## EXTRACT PROVIDED
....

The most exciting thing about the 25th Anniversary isn’t even the 25th Anniversary. No — for every one of the new events, there are probably five more good reasons for any passionate fan or visitor to return to Disneyland Paris next year.
In this final part of DLP Today’s series looking behind the 2017 announcements, let’s look at why the so-called Experience Enhancement Programme is the real game-changer for this resort.
It was a surprise, then, after over a year of turmoil across the parks and resort, that the big, main 25th Anniversary announcement made no mention of “project sparkle” itself whatsoever.
Luckily this doesn’t seem to be something the resort will easily overlook, though, as to a more defined audience Catherine Powell later outlined several of the key investments on the Disney Parks Blog.
Our resort will be more magical and more beautiful than ever thanks to the hard work and dedication of our cast members here at Disneyland Paris. Almost all of our key attractions have had a major make-over through our Experience Enhancement Program. Experiences like our classic attraction Peter Pan’s Flight looks like a new ride! We have a magical new show at the Animagique Theatre – Mickey and the Magician and we have recently completed renovations on several of our resort hotels, which has led to Disney’s Newport Bay Club Hotel achieving a four star status.

....

## THE RECORDS

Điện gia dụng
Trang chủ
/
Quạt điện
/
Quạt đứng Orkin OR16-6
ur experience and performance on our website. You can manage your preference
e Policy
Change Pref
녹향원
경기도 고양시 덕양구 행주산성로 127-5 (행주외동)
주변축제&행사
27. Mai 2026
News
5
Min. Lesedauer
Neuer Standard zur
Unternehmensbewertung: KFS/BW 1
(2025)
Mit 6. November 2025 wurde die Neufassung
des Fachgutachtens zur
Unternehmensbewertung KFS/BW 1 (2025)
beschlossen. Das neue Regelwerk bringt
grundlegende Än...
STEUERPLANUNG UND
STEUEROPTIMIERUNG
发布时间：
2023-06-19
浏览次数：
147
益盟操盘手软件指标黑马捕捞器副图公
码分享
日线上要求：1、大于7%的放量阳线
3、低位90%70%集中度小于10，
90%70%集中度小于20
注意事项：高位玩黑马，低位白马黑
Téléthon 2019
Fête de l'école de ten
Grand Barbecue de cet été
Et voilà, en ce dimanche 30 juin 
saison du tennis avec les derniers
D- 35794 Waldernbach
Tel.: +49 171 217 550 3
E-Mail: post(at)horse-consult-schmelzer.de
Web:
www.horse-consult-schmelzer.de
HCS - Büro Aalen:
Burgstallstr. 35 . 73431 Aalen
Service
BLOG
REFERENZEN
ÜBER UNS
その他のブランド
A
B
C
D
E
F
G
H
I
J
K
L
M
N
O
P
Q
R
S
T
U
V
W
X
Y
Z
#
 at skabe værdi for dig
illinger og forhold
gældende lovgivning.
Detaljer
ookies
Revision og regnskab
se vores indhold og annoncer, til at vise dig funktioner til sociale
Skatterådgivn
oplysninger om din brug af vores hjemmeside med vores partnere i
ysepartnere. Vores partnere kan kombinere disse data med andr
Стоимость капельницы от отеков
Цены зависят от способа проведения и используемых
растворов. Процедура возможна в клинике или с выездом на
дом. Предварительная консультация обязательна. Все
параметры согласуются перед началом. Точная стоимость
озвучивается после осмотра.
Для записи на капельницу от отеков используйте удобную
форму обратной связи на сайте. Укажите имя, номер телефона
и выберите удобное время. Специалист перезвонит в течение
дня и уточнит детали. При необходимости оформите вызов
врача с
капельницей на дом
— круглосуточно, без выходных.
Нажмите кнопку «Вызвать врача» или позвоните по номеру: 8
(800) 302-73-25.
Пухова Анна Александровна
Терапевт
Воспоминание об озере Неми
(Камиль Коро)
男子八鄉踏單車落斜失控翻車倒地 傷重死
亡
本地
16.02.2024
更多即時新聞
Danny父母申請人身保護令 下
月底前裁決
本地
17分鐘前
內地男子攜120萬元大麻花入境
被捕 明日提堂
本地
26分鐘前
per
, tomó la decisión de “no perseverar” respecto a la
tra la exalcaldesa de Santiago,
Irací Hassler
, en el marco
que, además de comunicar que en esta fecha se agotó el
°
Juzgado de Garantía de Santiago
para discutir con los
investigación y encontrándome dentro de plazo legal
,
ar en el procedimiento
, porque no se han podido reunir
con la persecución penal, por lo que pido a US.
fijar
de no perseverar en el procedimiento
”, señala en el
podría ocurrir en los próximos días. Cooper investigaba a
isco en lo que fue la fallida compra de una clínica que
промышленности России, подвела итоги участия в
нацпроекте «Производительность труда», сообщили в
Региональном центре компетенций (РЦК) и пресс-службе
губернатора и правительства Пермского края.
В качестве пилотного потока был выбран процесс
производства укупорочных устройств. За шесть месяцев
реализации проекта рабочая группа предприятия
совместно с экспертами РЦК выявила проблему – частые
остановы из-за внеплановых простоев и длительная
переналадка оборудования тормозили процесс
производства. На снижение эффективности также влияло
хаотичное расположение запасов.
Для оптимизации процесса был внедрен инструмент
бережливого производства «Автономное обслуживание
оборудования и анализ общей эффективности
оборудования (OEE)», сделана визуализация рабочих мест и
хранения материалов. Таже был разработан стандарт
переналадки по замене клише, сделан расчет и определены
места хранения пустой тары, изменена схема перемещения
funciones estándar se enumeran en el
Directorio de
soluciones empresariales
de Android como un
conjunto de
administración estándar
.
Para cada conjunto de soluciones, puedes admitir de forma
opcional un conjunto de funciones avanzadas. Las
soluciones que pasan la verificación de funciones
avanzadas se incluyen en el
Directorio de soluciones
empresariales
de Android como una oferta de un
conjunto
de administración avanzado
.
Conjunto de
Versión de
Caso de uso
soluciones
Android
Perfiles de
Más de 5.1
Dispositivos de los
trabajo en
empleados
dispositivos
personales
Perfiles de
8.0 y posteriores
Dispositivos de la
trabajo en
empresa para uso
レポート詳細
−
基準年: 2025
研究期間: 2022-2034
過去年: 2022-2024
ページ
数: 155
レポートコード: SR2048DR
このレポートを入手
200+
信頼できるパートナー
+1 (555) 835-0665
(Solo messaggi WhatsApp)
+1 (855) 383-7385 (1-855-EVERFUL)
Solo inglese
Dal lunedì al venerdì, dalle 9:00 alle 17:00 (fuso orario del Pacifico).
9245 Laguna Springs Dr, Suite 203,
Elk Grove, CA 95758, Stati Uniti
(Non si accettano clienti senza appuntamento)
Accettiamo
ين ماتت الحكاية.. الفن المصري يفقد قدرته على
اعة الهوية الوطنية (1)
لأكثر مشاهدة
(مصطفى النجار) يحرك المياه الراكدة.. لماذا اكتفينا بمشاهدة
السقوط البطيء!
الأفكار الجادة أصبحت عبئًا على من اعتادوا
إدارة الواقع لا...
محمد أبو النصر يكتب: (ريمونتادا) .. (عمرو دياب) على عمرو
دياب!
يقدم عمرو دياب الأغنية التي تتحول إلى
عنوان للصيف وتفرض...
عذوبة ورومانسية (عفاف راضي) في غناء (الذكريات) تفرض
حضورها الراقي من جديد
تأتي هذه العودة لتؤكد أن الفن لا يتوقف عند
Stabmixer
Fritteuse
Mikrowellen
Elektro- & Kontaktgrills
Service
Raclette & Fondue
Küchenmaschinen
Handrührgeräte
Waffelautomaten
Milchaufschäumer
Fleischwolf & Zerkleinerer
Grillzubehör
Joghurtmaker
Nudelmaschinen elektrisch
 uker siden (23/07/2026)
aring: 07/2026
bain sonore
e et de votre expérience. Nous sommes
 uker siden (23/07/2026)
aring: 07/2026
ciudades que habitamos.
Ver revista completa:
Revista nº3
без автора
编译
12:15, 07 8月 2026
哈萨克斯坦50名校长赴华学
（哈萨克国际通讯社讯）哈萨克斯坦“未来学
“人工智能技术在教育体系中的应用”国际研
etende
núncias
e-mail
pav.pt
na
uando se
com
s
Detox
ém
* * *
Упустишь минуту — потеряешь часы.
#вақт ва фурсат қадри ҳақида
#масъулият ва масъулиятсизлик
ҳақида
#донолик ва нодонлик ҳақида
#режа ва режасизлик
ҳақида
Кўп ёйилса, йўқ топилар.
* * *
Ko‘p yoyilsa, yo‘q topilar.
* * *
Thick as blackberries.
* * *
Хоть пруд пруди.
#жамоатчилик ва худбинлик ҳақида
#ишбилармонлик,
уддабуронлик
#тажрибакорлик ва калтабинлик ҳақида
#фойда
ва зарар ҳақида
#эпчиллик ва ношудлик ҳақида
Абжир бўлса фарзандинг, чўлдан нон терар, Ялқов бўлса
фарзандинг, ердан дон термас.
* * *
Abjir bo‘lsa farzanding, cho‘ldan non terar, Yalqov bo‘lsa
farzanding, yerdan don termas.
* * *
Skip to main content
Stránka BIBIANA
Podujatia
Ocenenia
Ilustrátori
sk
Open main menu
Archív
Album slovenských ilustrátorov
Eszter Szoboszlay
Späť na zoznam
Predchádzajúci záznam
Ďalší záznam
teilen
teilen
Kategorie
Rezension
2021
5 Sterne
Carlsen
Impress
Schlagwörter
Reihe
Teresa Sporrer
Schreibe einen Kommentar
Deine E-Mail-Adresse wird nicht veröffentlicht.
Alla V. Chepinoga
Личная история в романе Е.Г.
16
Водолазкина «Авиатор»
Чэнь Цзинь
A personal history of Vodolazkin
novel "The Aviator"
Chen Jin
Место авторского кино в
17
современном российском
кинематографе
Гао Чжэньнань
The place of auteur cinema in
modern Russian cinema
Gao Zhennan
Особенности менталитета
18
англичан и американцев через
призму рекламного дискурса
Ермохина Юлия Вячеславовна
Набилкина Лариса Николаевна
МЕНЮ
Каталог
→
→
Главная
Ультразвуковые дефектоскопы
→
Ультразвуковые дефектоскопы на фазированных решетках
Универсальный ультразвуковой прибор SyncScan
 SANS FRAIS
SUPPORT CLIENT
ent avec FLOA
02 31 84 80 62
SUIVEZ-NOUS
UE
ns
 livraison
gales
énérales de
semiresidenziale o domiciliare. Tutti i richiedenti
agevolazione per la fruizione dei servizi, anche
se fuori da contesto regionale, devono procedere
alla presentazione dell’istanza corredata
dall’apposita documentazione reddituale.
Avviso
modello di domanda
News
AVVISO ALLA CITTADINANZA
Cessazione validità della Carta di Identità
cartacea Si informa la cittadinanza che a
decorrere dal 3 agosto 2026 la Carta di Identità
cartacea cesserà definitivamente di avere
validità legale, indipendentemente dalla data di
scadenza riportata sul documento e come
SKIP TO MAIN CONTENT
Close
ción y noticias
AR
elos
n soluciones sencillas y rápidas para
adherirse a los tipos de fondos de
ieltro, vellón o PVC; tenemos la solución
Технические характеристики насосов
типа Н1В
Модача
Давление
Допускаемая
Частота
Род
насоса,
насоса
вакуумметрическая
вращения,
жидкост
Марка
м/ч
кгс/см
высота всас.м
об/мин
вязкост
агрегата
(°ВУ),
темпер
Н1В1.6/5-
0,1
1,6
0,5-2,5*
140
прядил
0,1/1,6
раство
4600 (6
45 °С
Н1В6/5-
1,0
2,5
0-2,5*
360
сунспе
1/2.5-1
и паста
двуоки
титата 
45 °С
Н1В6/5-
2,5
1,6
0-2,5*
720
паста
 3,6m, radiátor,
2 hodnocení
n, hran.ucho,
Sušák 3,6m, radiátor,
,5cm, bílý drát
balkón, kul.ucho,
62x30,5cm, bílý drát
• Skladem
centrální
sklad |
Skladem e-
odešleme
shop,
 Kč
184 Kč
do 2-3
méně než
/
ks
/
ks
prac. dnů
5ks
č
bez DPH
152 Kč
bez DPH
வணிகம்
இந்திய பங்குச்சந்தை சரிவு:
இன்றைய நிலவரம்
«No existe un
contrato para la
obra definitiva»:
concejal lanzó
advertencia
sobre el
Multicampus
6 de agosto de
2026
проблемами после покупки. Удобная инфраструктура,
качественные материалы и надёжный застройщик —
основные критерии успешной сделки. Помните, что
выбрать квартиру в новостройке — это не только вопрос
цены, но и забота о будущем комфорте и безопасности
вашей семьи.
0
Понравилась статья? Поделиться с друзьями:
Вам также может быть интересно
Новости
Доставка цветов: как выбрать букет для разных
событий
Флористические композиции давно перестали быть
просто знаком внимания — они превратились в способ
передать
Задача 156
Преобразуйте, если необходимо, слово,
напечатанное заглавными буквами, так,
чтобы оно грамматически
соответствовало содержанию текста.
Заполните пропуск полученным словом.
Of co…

....

## EXERCISE SET
**1.** Rewrite the listing as a numbered list with no blank lines, starting at the beginning of the listing and ending at the line that contains "STEUEROPTIMIERUNG".
**2.** Pick up the piece on Disneyland Paris's 25th Anniversary and its Experience Enhancement Program where it stops, and keep writing.

## ANSWERS TO THIS EXERCISE
**1.**
1. Điện gia dụng
2. Trang chủ
3. /
4. Quạt điện
5. /
6. Quạt đứng Orkin OR16-6
7. ur experience and performance on our website. You can manage your preference
8. e Policy
9. Change Pref
10. 녹향원
11. 경기도 고양시 덕양구 행주산성로 127-5 (행주외동)
12. 주변축제&행사
13. 27. Mai 2026
14. News
15. 5
16. Min. Lesedauer
17. Neuer Standard zur
18. Unternehmensbewertung: KFS/BW 1
19. (2025)
20. Mit 6. November 2025 wurde die Neufassung
21. des Fachgutachtens zur
22. Unternehmensbewertung KFS/BW 1 (2025)
23. beschlossen. Das neue Regelwerk bringt
24. grundlegende Än...
25. STEUERPLANUNG UND
26. STEUEROPTIMIERUNG

**2.**
From the thorough inside-and-out refurbishment of Peter Pan’s Flight to the repainting and refreshing of “it’s a small world”, the enhancements across Disneyland Paris over the past couple of years leading to the anniversary are almost too numerous to properly list.
• Previously — Reinvent the magic: Disneyland Paris confirms enhancement plans for 10 classic attractions
The blacklight scenes of Peter Pan’s Flight shine again.
New colours for “it’s a small world” façade, complete refresh inside.
But how do you sell these kinds of improvements to the public? Disney can’t exactly exclaim “hey, the paint’s not peeling off any more!” or “wow, the effects actually work now!”.
Even Disney park fans can be some of the first to shout the improvements down, suggesting we shouldn’t give the resort an inch of praise because “this is just how Disneyland should look all the time”. That’s true, but when we’re talking about Disneyland Paris, this sadly most definitely isn’t how Disneyland Paris has always looked and worked. That seems to have genuinely changed; and that’s worth more than just a small hat tip.
See, it’s important that these enhancements are put across to prospective visitors.
To the general public, too, Disneyland Paris can still have a slight image problem as the “poor relation” of the Disney parks family. That’s despite it containing one of the most beautiful parks they’ve ever built, with arguably the best versions of some of its most classic attractions.
In some ways, it’s strange that some of the enhancements haven’t gone further — to stray into genuine “upgrade” or “plussing” territory.
Strange because, with Star Wars Hyperspace Mountain (which was thoroughly deconstructed here), they’ve shown they’re not afraid to completely change around a concept to make it more “popular” with today’s public.
When La Cabane des Robinson went behind construction walls, we might have had to worry it’d be the last time we’d ever see the Swiss Family Robinson — wouldn’t something like Tarzan or Pirates of the Caribbean make it a much more attractive commercial proposition? But no, the attraction was faithfully and painstakingly restored to its original vision.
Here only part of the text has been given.